Nur zwei Sterne für Bocuse
55 Jahre lang glänzte der Gourmet-Tempel des verstorbenen Paul Bocuse mit drei Sternen. Das ist nun vorbei. Die Vergabe der begehrten Auszeichnungen löst immer wieder Debatten aus.
Das Gourmetrestaurant des verstorbenen Starkochs Paul Bocuse verliert erstmals seit dem Jahr 1965 seinen dritten Michelin-Stern. Das Restaurant L’Auberge du Pont de Collonges in der Nähe von Lyon werde ab der neuesten Ausgabe des Restaurantführers „Guide Michelin“nur noch zwei Sterne haben, bestätigte Michelin am Freitag. Das Essen sei nach wie vor ausgezeichnet, hieß es. Aber nach den Testessen, die Inspektoren des Michelin-Führers im Lauf des Jahres 2019 durchgeführt hätten, sei das Restaurant nicht mehr auf dem Niveau des dritten Sterns. Der neue Restaurantführer erscheint am 27. Jänner.

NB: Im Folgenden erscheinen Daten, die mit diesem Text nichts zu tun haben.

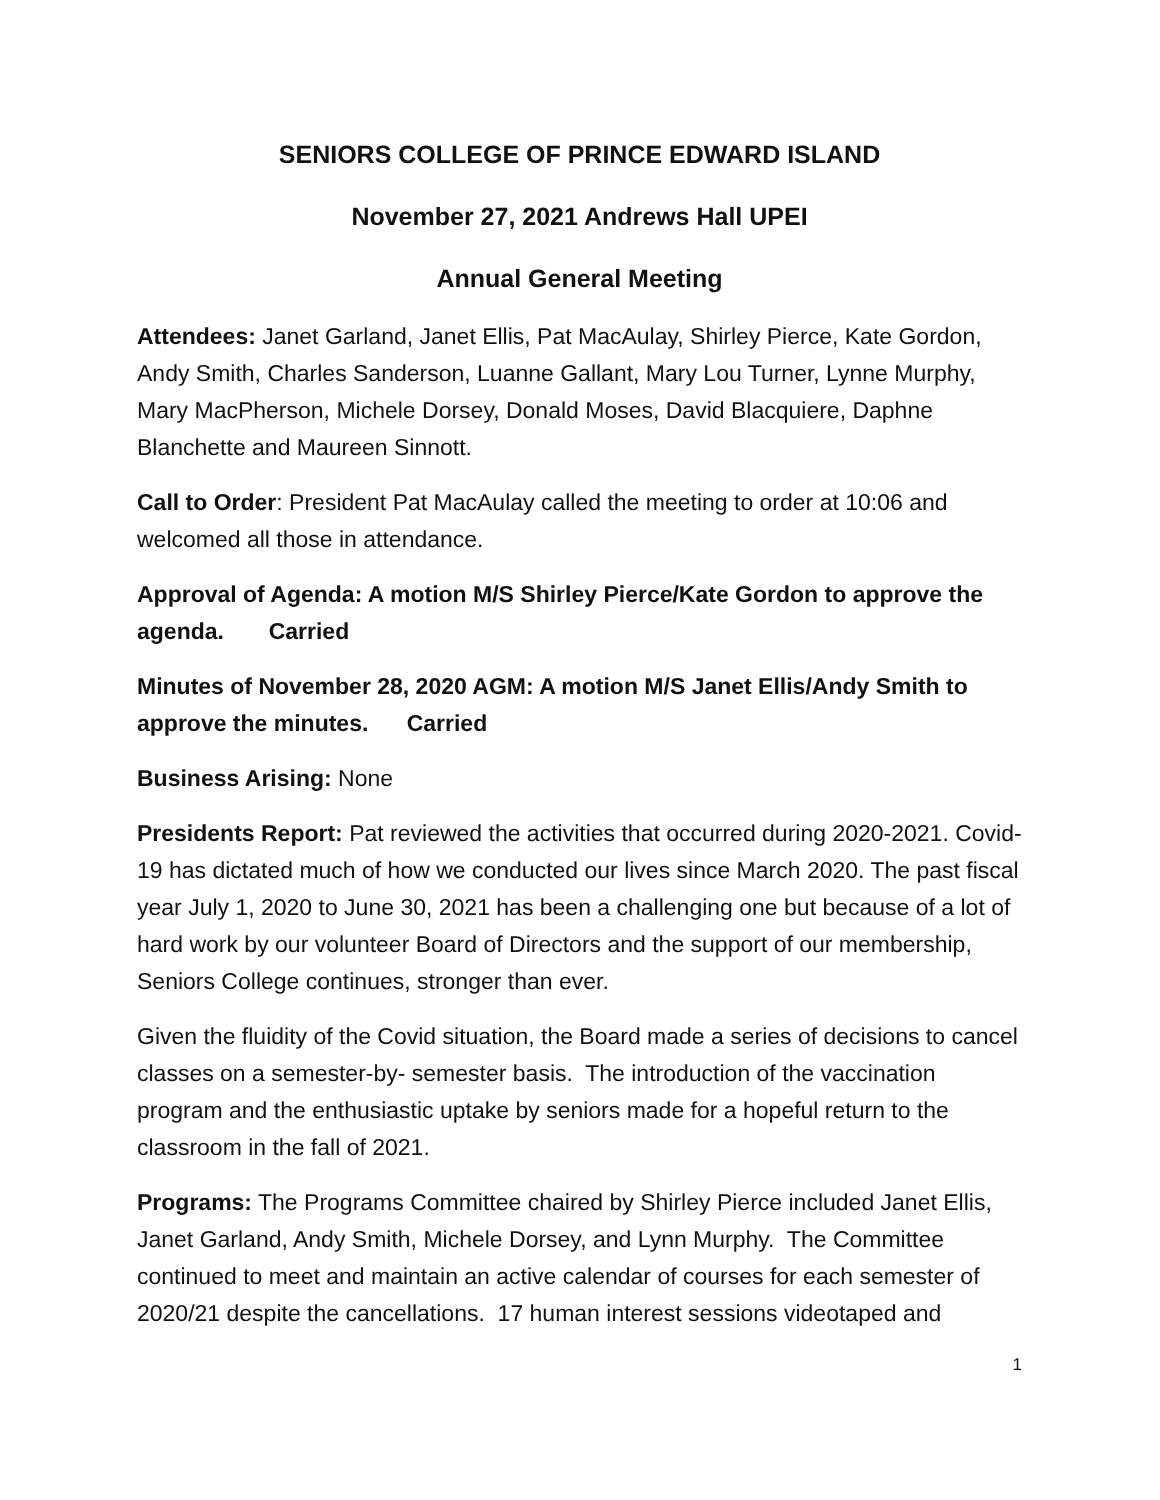SENIORS COLLEGE OF PRINCE EDWARD ISLAND
November 27, 2021 Andrews Hall UPEI
Annual General Meeting
Attendees: Janet Garland, Janet Ellis, Pat MacAulay, Shirley Pierce, Kate Gordon, Andy Smith, Charles Sanderson, Luanne Gallant, Mary Lou Turner, Lynne Murphy, Mary MacPherson, Michele Dorsey, Donald Moses, David Blacquiere, Daphne Blanchette and Maureen Sinnott.
Call to Order: President Pat MacAulay called the meeting to order at 10:06 and welcomed all those in attendance.
Approval of Agenda: A motion M/S Shirley Pierce/Kate Gordon to approve the agenda. Carried
Minutes of November 28, 2020 AGM: A motion M/S Janet Ellis/Andy Smith to approve the minutes. Carried
Business Arising: None
Presidents Report: Pat reviewed the activities that occurred during 2020-2021. Covid-19 has dictated much of how we conducted our lives since March 2020. The past fiscal year July 1, 2020 to June 30, 2021 has been a challenging one but because of a lot of hard work by our volunteer Board of Directors and the support of our membership, Seniors College continues, stronger than ever.
Given the fluidity of the Covid situation, the Board made a series of decisions to cancel classes on a semester-by- semester basis. The introduction of the vaccination program and the enthusiastic uptake by seniors made for a hopeful return to the classroom in the fall of 2021.
Programs: The Programs Committee chaired by Shirley Pierce included Janet Ellis, Janet Garland, Andy Smith, Michele Dorsey, and Lynn Murphy. The Committee continued to meet and maintain an active calendar of courses for each semester of 2020/21 despite the cancellations. 17 human interest sessions videotaped and
1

Die Familie des legendären Kochs und sein Team zeigten sich verärgert, aber auch kämpferisch. Auf der Homepage des Restaurants hieß es am Freitag:
„Von Collonges aus und von ganzem Herzen werden wir weiterhin das Heilige Feuer mit Kühnheit, Begeisterung, Exzellenz und einer gewissen Form von Freiheit am Leben erhalten.“
Paul Bocuse starb im Jahr 2018 im Alter von 91 Jahren. Er galt als Inkarnation der französischen Küche. Der Gastroführer „Gault&Millau“nannte ihn „Koch des Jahrhunderts“. Er gehörte zu den Vertretern der Nouvelle Cuisine. Die Bewegung von damals jungen Köchen wollte die französische Küche entstauben. Einfache Zubereitung, frische Zutaten, Regionalität – das waren die Grundlinien.
Die Michelin-Sterne gelten als die wichtigste Restaurantauszeichnung weltweit. Sie tragen zur Bekanntheit von Köchen bei – sind aber wegen der hohen Ansprüche und des ständigen Drucks auch eine große Bürde. Die Vergabe löst immer wieder Diskussionen aus. Erst Ende Dezember war der französische Sternekoch Marc Veyrat mit einer Klage gegen „Guide Michelin“gescheitert. Er war erzürnt, weil ihm der Gastronomieführer Anfang 2019 den dritten Stern seines Restaurants La Maison des Bois gestrichen hatte, und sah sich durch die Entscheidung „entehrt“. Im Zentrum des Gerichtsstreits stand ein Soufflé, das Veyrat nach Überzeugung eines Michelin-Kritikers mit minderwertigem englischen Cheddar-Käse zubereitete und nicht, wie von ihm angegeben, mit traditionellen französischen Sorten wie Reblochon oder Beaufort. Veyrat hatte vom „Guide Michelin“einen symbolischen Euro Schadenersatz und die Offenlegung seiner Bewertungskriterien verlangt. Ein Gericht in Nanterre bei Paris urteilte dann, der Gastronom habe nicht darlegen können, dass ihm durch die Aberkennung des dritten Sterns Schaden entstanden sei. Die „Unabhängigkeit“der Restaurantkritiker bei ihren Bewertungen sei durch das Recht auf Meinungsfreiheit garantiert, erklärte das Gericht.
Aufsehen erregte Ende Jänner 2018 die Entscheidung des „Guide Michelin“– nach langem Überlegen –, dem südfranzösischen „Küchenrebellen“Sébastien Bras zu erlauben, auf seine drei Sterne zu verzichten. Michelin bezeichnet den Fall als einmalig. Bras hatte im September 2017 erklärt, er wolle wegen des hohen Drucks nicht mehr ausgezeichnet werden. Sein Sprecher sagte damals, für Bras öffne sich nun ein neues Kapitel „ohne diesen Druck“.